Al Nazareno i termometri si fissano su temperature gelide anche in questo caso. Su Gentiloni Calenda dice: "E' un grandissimo asset, perché sa affrontare problemi complessi senza farlo passare per una questione muscolare tra lui e il Paese. Quando mi chiedono se io voglio fare il Presidente del Consiglio, io dico che c'è una persona che lo fa meglio di me. C'è un 'cursus honorum' e io non ho la capacità di parlare al Paese come lo fa lui e non mi sento sminuito per questo".

E Gentiloni? Come sempre, recita la parte più diplomatica. Negli studi di 'Otto e mezzo' giura che i suoi rapporti con Renzi "sono ottimi", "ovviamente non siamo due gocce d'acqua", ma "con ruoli diversi stiamo conducendo la campagna elettorale insieme". Annuncia un'iniziativa con il segretario del Pd la prossima settimana. Ma anche Gentiloni fa fatica a stare fermo sull'agenda '4 marzo' senza proiettarsi sul dopo. Non può, anche per il ruolo che si è ritagliato in questa fase: quello di presidente del Consiglio in campagna elettorale.

E così oggi è andato da Angela Merkel a Berlino a rassicurarla sul futuro politico e istituzionale del Belpaese. "La mia opinione è che l'unico pilastro possibile di coalizione stabile e pro-Ue sia la coalizione di centrosinistra guidata dal Pd - dice in conferenza stampa con la Cancelliera - Dopo il voto sarà il presidente della Repubblica a reindirizzare tutti verso una soluzione. Una cosa è certa: l'Italia avrà un governo stabile e non c'è pericolo che sarà un governo populista e guidato da posizioni anti-europee". Più esplicito: "L'accordo per la grande coalizione in Germania è per noi italiani una cosa buona e giusta che aiuta il progetto europeo e quindi la decisione dei vertici dell'Spd di sottoscrivere l'accordo va in una direzione importante per l'Europa e per l'Italia".

A 'Otto e mezzo' Gentiloni torna a dire che "se nessuno sarà autosufficiente si troverà una strada per un governo stabile". Laddove la linea di Renzi è: se non c'è una maggioranza, si torni al voto. Sofismi, dicono dal Nazareno. Perché, di fronte ad una legge elettorale che al 99 per cento non garantirà un vincitore, lo schema di un governo di larghe intese è sul tavolo della segreteria Pd da sempre. Solo che sarebbe bene non parlarne adesso.

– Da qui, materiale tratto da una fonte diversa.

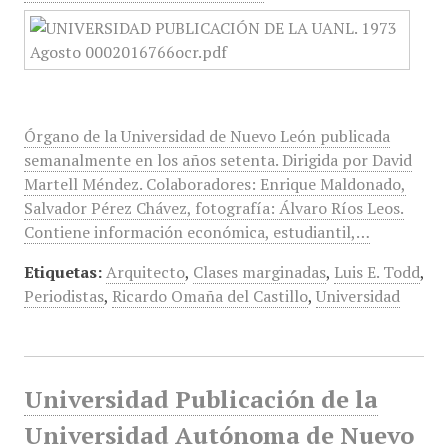
Órgano de la Universidad de Nuevo León publicada
semanalmente en los años setenta. Dirigida por David
Martell Méndez. Colaboradores: Enrique Maldonado,
Salvador Pérez Chávez, fotografía: Álvaro Ríos Leos.
Contiene información económica, estudiantil,…
Etiquetas:
Arquitecto
,
Clases marginadas
,
Luis E. Todd
,
Periodistas
,
Ricardo Omaña del Castillo
,
Universidad
Universidad Publicación de la
Universidad Autónoma de Nuevo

In ogni caso, un nuovo voto entro fine anno (ultimamente ne ha parlato anche Silvio Berlusconi) è ipotesi che non esiste. Dal Viminale ricordano che non ci sarebbero i tempi. La prima seduta del nuovo Parlamento è fissata per decreto il 23 marzo. Primo atto: l'elezione dei capigruppo. Poi l'elezione dei presidenti di Camera e Senato, cosa che gli addetti ai lavori prevedono avverrà dopo Pasqua (primo aprile). Dall'elezione dei presidenti si capirà qualcosa delle intese future per un governo, ma nel frattempo l'estate sarà alle porte e convocare nuove urne sarà difficile anche per l'autunno, causa - come al solito - la legge di stabilità.

Insomma, parlare di nuove elezioni è un non-sense, almeno per il 2018. Restano le differenze sullo stesso campo di gioco della campagna elettorale. Chi ha profili spendibili anche in scenari bipartisan, è dentro la cornice del potere che verrà e si comporta di conseguenza. Chi non ce li ha, è fuori, a meno che non riesca a trarre nuova linfa dal voto degli elettori: obiettivo di Renzi.